Tarefa 1
Transcreva na íntegra o texto sobre o grupo Mental Abstrato, sem alterar uma única palavra.

Mental Abstrato

Mental Abstrato: os sons da diáspora na música urbana contemporânea

*Imagem: Raoos Irie

O Grupo Mental Abstrato (Oficial) trouxe seu hip hop jazz para a Casa Museu Ema Klabin em 21 de setembro de 2019 (assista ao espetáculo aqui). Formado pelos beatmakers Omig One, Calmão e Guimas Santos, o grupo lançou seu primeiro álbum, “Pure Essence”, em 2010 no Japão com grande reconhecimento internacional. O segundo álbum, “Uzoma”, foi gravado no Red Bull Music Studios SP, uma viagem sonora urbana e afro-jazzística, representando a música brasileira contemporânea, dos subúrbios de São Paulo para o mundo.

“Me desculpe, mas não resisti”, faixa do primeiro álbum do grupo, Pure Essence (2010), lançado no Japão

“O jazz é a mãe do hip hop” segundo o pianista Robert Glasper. A conversa entre os dois estilos é algo inevitável e tem se espalhado pelo mundo como um fenômeno da música urbana contemporânea. Os beats, mais diversos do que se pode imaginar, são reordenações de um inventário de gravações que tornam possível uma nova criação – além de novos e interessantíssimos questionamentos sobre leis de direitos autorais. Trata-se de um tipo de conhecimento e, portanto, um tipo específico de memória que transforma I Love Music de Ahmad Jamal (1970) em The world is yours (1994) do NAS ou Come Running to Me, de Herbie Hancock (1978) em Get dis Money do Slum Village (2009). Diversas técnicas são usadas nessas transformações, como o chopping (cortar) e o lifting (elevação).

Tarefa 2
Cite literalmente todas as entradas do conjunto de dados apresentadas abaixo, omitindo as imagens na sua resposta.

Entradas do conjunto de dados
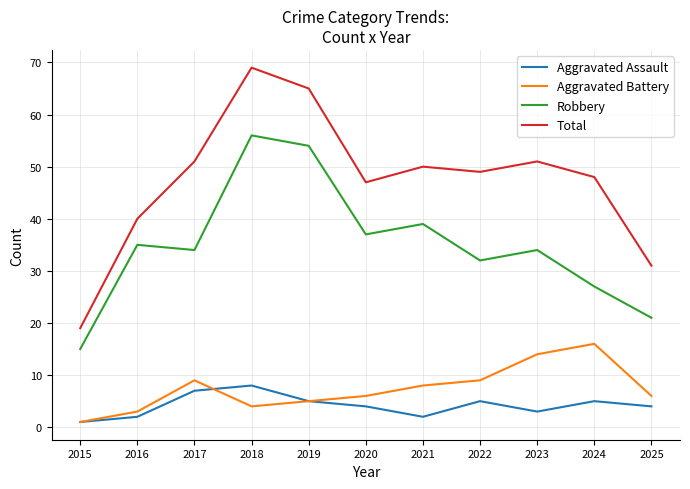

What value does the Total series have at 2024?

48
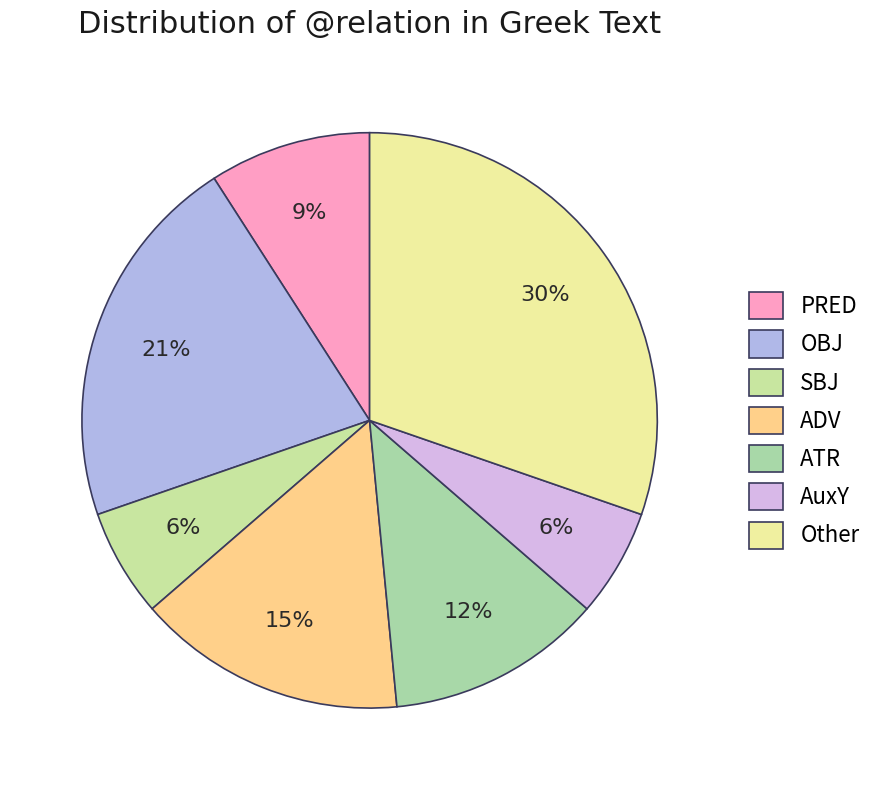

Is it true that PRED is 9% of the pie?

True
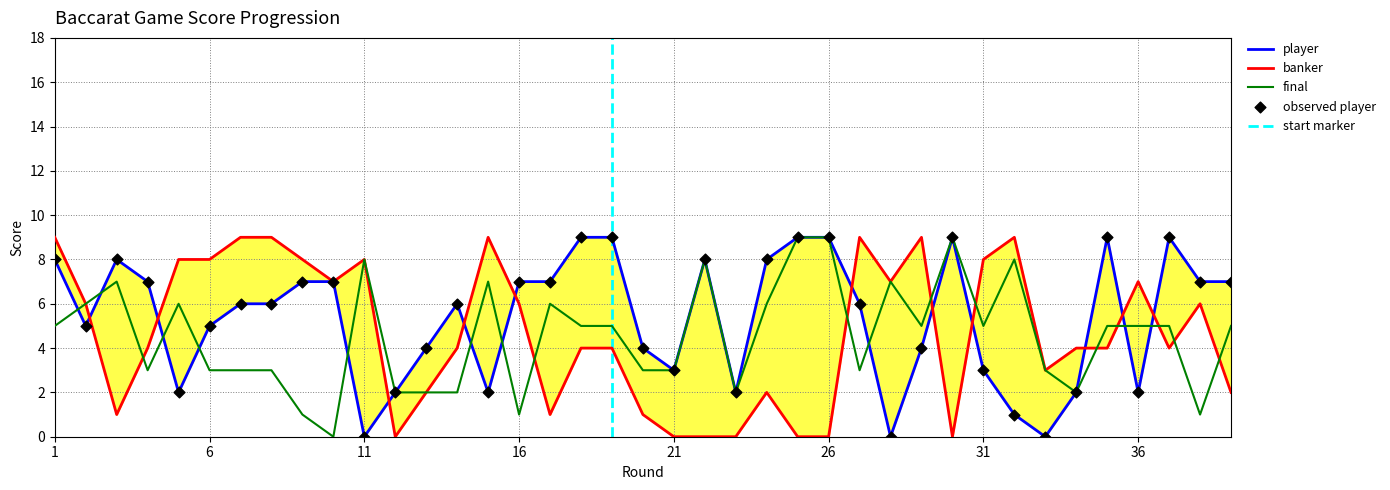

At how many categories does at least one series exceed 6?

30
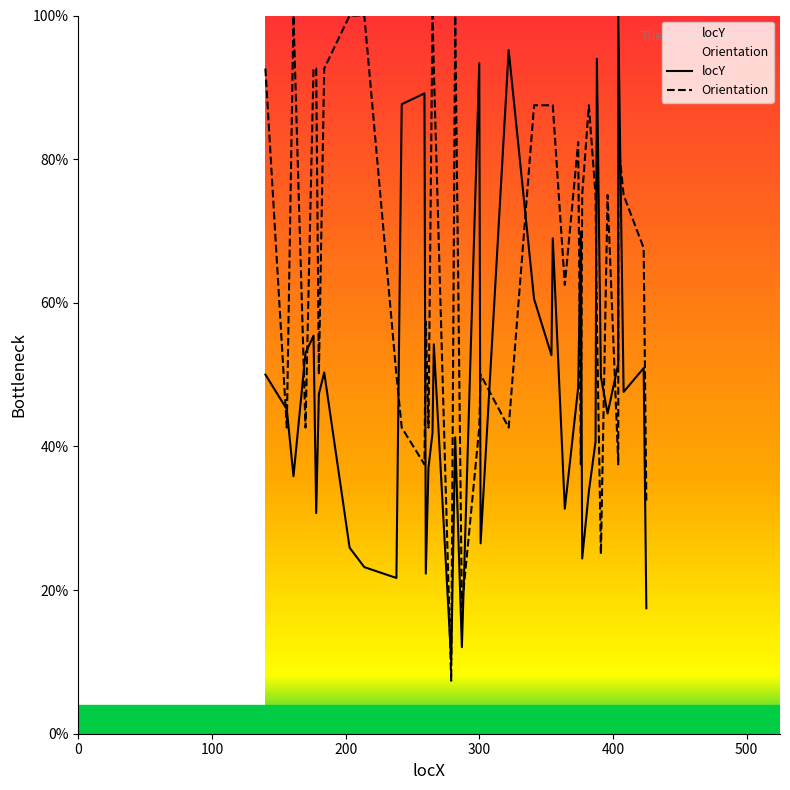

True or false: locY and Orientation intersect in this chart.

True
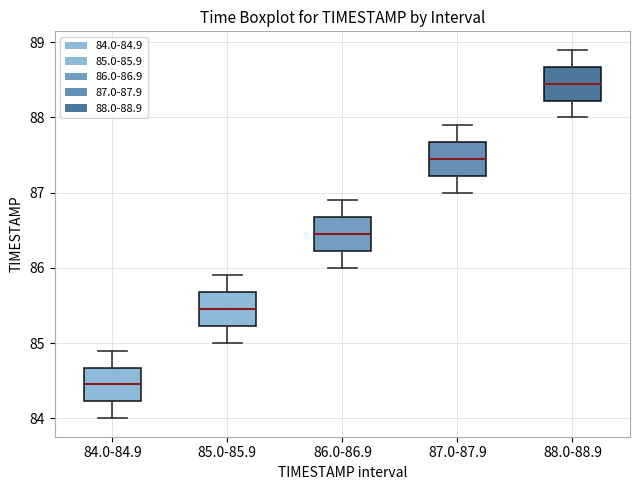

Which box has the highest median line?

88.0-88.9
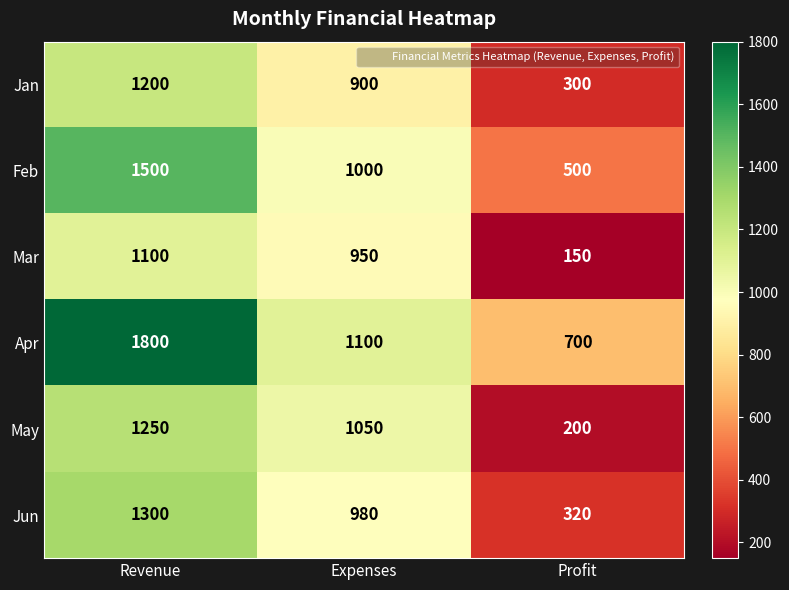

The Feb series shows 500 at Profit. True or false?

True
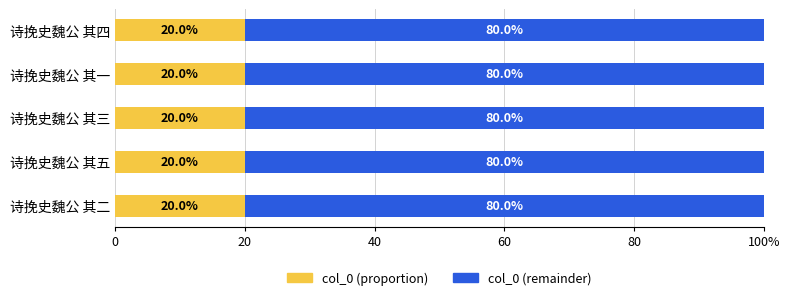

What are all the series names shown in the legend?

col_0 (proportion), col_0 (remainder)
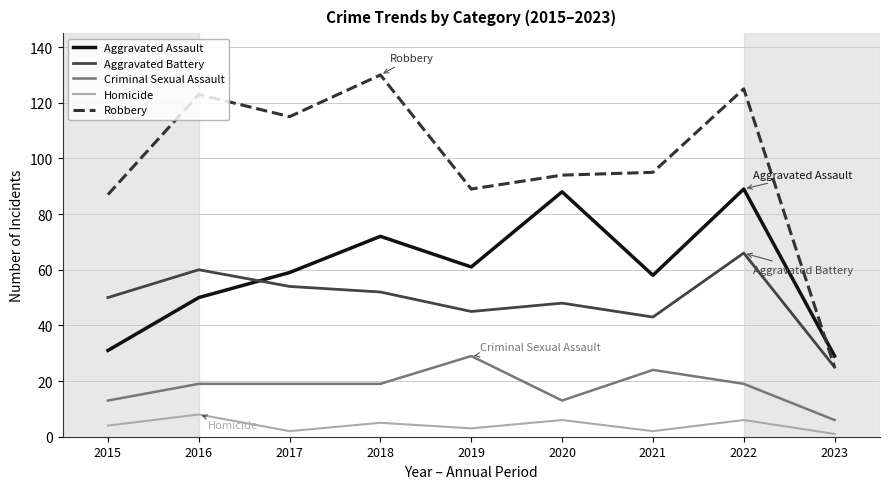

True or false: Homicide and Aggravated Battery cross at least once.

False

Resultado 1
Mental Abstrato

Mental Abstrato: os sons da diáspora na música urbana contemporânea

*Imagem: Raoos Irie

O Grupo Mental Abstrato (Oficial) trouxe seu hip hop jazz para a Casa Museu Ema Klabin em 21 de setembro de 2019 (assista ao espetáculo aqui). Formado pelos beatmakers Omig One, Calmão e Guimas Santos, o grupo lançou seu primeiro álbum, “Pure Essence”, em 2010 no Japão com grande reconhecimento internacional. O segundo álbum, “Uzoma”, foi gravado no Red Bull Music Studios SP, uma viagem sonora urbana e afro-jazzística, representando a música brasileira contemporânea, dos subúrbios de São Paulo para o mundo.

“Me desculpe, mas não resisti”, faixa do primeiro álbum do grupo, Pure Essence (2010), lançado no Japão

“O jazz é a mãe do hip hop” segundo o pianista Robert Glasper. A conversa entre os dois estilos é algo inevitável e tem se espalhado pelo mundo como um fenômeno da música urbana contemporânea. Os beats, mais diversos do que se pode imaginar, são reordenações de um inventário de gravações que tornam possível uma nova criação – além de novos e interessantíssimos questionamentos sobre leis de direitos autorais. Trata-se de um tipo de conhecimento e, portanto, um tipo específico de memória que transforma I Love Music de Ahmad Jamal (1970) em The world is yours (1994) do NAS ou Come Running to Me, de Herbie Hancock (1978) em Get dis Money do Slum Village (2009). Diversas técnicas são usadas nessas transformações, como o chopping (cortar) e o lifting (elevação).

Resultado 2
What value does the Total series have at 2024?

48

Is it true that PRED is 9% of the pie?

True

At how many categories does at least one series exceed 6?

30

True or false: locY and Orientation intersect in this chart.

True

Which box has the highest median line?

88.0-88.9

The Feb series shows 500 at Profit. True or false?

True

What are all the series names shown in the legend?

col_0 (proportion), col_0 (remainder)

True or false: Homicide and Aggravated Battery cross at least once.

False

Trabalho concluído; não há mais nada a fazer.